EXTRACTED ENTRIES Block Start

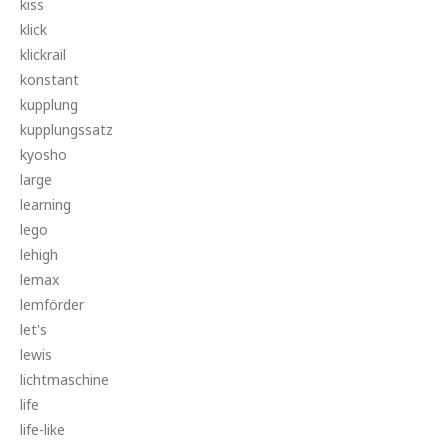
kiss
klick
klickrail
konstant
kupplung
kupplungssatz
kyosho
large
learning
lego
lehigh
lemax
lemförder
let's
lewis
lichtmaschine
life
life-like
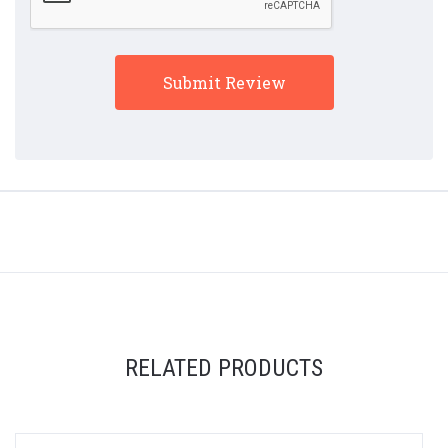
RELATED PRODUCTS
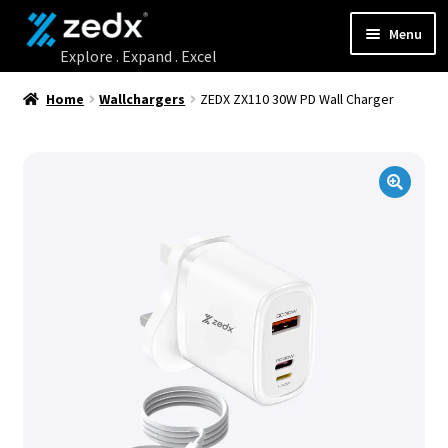
Menu
Home
Home
Wallchargers
ZEDX ZX110 30W PD Wall Charger
Shop
Contact Us
My account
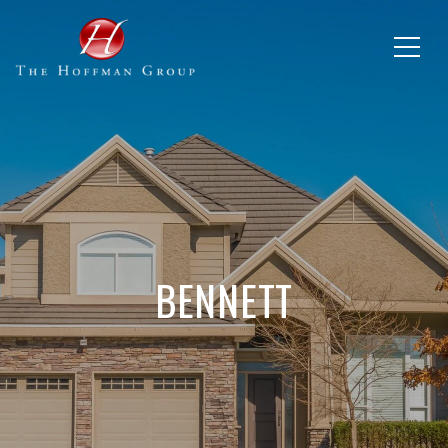
BENNETT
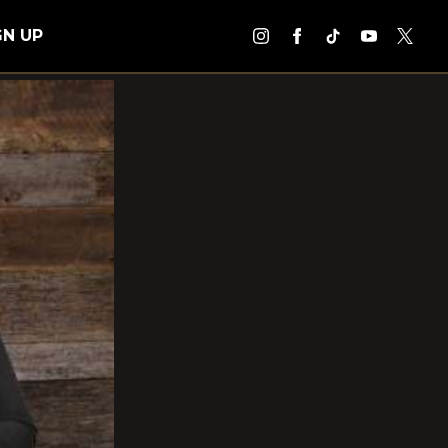
GN UP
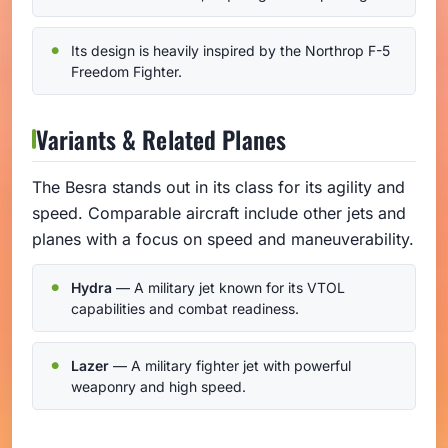
Its design is heavily inspired by the Northrop F-5
Freedom Fighter.
Variants & Related Planes
The Besra stands out in its class for its agility and
speed. Comparable aircraft include other jets and
planes with a focus on speed and maneuverability.
Hydra
— A military jet known for its VTOL
capabilities and combat readiness.
Lazer
— A military fighter jet with powerful
weaponry and high speed.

EXTRACTED ENTRIES Block End

REQUIRED WORK
Restate exactly, please, only the lines between the start of the data and the line containing "Freedom Fighter.", both ends included, skipping the pictures.

SOLUTION TO THIS TASK
kiss
klick
klickrail
konstant
kupplung
kupplungssatz
kyosho
large
learning
lego
lehigh
lemax
lemförder
let's
lewis
lichtmaschine
life
life-like
RELATED PRODUCTS
Menu
Home
Home
Wallchargers
ZEDX ZX110 30W PD Wall Charger
Shop
Contact Us
My account
BENNETT
GN UP
Its design is heavily inspired by the Northrop F-5
Freedom Fighter.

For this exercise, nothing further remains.